- [課題]: 「ブラックハット」の感想文の「主演のクリス・ヘムズワースは」から「は思ってなかったに違いない。」までをすべて、「一般客」を「一般の観客」に置き換えた形に更新して示してください。

- [抜粋]:
----------------
Blackhat


ブラックハット  (2015年1月)

いや、慌ててしまった。巷ではオスカー戦線絡みの映画がしのぎを削っており、私も、ではどれから見ようかと考えていたところだった。もちろんマイケル・マンの新作「ブラックハット」も見るつもりではいたが、始まったばっかしだし、もうちょっとはやっているだろう、先週先々週とアクションものが続いたし、オーソドックスなドラマを見てみたい気もするかなと思っていた。


そしたら、今週末の公開情報をチェックしていて驚いた。先週全米公開が始まった「ブラックハット」が、今週、ほとんどの映画館から消えている。あまり批評家受けはよくないようだなとは思っていたが、ここまで一般観客からも総スカンされていたとは知らなかった。あまりもの興行成績の悪さに、公開翌週には全米のほとんどの劇場から引き上げざるを得なかったようだ。


主演のクリス・ヘムズワースは人気シリーズの「マイティ・ソー (Thor)」の主人公でもあり、彼自身が特に人気がないわけではない。私のようにマン作品ならなんであろうと見ると考えているファンもそこそこいると思う。しかしそれ以外の一般客には、まったくと言っていいほどアピールしなかったみたいだ。実際の話、IMDBを見てみると、製作費7,000万ドル、公開初週の興行成績はたったの440万ドルで、これではペイする見込みはほとんどない。誰もまさかマン作品がここまでぽしゃるとは思ってなかったに違いない。


これはやばい。先週全米拡大公開、約2,500館以上で公開されたと「ブラックハット」が、翌週には数える程度でしかやっていない。しかもよく見ると夜最後の一回だけ上映だったりする。これでは来週にはもう完全に劇場から消えているだろう。見るなら今しかない。というわけで、いつもより遠目のマルチプレックスにクルマを出して行ってきたのだった。
----------------
- [抽出情報]:

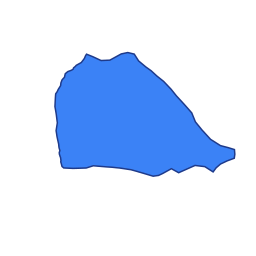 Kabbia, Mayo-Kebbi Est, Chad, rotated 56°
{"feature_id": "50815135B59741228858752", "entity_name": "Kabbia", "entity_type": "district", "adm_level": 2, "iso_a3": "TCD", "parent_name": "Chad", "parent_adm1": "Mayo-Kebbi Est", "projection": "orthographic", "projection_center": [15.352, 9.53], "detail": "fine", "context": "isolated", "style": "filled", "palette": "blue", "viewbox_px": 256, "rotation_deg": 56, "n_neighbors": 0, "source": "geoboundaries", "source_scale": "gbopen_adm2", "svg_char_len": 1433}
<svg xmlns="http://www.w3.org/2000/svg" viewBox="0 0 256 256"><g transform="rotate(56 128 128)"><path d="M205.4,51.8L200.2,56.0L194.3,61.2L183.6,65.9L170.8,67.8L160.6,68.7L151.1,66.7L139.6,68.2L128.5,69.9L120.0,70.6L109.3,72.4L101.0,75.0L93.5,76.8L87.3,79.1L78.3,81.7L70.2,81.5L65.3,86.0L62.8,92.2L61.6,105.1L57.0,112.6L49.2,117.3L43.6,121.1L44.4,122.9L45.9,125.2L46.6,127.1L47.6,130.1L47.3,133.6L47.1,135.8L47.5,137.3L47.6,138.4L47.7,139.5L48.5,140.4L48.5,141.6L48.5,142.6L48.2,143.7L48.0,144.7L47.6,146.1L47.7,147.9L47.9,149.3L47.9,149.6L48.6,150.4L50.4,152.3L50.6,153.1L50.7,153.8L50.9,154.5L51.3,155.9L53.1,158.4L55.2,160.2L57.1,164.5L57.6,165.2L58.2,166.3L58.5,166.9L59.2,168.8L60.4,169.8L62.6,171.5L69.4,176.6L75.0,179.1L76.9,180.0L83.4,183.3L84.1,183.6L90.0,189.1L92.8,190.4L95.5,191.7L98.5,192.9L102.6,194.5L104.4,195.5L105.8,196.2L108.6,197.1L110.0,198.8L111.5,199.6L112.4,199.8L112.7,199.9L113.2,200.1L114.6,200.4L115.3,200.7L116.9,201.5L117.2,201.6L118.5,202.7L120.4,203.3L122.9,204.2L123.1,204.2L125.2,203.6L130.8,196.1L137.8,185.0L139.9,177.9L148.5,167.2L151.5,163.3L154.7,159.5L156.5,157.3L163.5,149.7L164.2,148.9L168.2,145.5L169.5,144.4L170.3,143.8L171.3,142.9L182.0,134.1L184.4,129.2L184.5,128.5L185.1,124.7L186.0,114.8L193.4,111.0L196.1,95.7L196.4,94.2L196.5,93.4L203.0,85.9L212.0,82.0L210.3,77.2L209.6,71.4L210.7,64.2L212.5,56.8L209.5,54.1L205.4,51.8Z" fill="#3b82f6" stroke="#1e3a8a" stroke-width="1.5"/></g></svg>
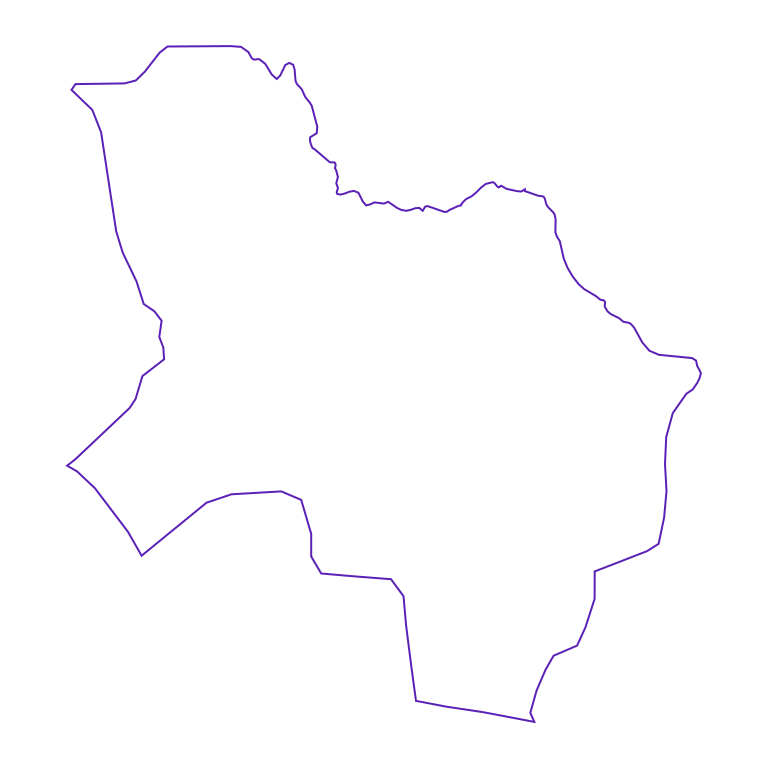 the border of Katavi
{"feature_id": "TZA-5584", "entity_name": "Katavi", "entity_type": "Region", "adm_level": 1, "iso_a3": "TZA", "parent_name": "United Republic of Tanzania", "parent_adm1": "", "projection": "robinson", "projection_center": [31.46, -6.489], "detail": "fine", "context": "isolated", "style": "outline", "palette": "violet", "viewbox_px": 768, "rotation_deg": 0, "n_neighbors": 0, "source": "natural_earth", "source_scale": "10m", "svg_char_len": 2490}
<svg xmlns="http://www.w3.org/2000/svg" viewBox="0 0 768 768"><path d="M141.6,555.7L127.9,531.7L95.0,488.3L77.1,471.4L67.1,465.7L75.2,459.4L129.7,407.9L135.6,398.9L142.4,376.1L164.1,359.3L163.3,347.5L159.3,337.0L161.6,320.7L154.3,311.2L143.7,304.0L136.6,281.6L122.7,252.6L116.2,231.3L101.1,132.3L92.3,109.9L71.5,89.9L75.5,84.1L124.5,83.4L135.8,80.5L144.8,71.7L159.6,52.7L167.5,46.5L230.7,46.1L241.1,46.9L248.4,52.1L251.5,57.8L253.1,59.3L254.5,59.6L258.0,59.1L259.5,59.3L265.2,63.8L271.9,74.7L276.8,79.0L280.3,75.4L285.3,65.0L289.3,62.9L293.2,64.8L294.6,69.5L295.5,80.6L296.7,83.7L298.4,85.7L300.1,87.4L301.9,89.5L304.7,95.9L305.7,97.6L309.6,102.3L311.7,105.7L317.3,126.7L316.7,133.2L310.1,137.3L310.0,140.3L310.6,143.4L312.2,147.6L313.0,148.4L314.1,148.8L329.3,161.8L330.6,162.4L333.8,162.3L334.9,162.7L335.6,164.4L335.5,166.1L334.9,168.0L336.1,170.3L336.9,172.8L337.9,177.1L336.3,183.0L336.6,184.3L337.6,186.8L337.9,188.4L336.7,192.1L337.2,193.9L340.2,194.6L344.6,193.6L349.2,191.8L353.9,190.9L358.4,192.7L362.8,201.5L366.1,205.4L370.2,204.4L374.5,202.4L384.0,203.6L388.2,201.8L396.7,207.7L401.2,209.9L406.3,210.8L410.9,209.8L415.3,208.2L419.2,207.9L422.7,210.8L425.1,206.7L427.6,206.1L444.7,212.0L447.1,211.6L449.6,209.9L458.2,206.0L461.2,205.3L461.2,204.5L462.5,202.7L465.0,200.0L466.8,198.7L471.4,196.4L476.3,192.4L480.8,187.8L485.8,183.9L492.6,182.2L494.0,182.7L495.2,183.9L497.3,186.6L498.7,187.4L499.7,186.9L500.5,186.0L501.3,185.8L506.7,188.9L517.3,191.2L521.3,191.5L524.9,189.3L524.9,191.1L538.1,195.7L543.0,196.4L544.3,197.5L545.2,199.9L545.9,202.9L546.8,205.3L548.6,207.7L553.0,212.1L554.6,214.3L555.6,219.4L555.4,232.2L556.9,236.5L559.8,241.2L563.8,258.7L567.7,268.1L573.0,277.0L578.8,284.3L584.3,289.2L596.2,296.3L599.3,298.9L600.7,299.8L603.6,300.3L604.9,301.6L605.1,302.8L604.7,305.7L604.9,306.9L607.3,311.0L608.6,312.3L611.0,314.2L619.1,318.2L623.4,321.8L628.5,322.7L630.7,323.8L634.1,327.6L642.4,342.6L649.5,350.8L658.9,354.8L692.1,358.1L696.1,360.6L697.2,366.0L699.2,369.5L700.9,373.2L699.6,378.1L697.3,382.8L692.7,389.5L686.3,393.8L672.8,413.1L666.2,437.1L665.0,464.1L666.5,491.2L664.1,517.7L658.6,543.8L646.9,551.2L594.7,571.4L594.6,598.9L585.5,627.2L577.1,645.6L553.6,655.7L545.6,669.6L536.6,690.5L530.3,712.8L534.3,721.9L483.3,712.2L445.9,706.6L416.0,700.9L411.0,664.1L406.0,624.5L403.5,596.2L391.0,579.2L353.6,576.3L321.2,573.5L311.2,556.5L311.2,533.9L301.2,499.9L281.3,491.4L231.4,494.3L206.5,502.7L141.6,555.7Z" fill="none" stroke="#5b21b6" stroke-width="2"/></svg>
----------------
- [出力全文]:
主演のクリス・ヘムズワースは人気シリーズの「マイティ・ソー (Thor)」の主人公でもあり、彼自身が特に人気がないわけではない。私のようにマン作品ならなんであろうと見ると考えているファンもそこそこいると思う。しかしそれ以外の一般の観客には、まったくと言っていいほどアピールしなかったみたいだ。実際の話、IMDBを見てみると、製作費7,000万ドル、公開初週の興行成績はたったの440万ドルで、これではペイする見込みはほとんどない。誰もまさかマン作品がここまでぽしゃるとは思ってなかったに違いない。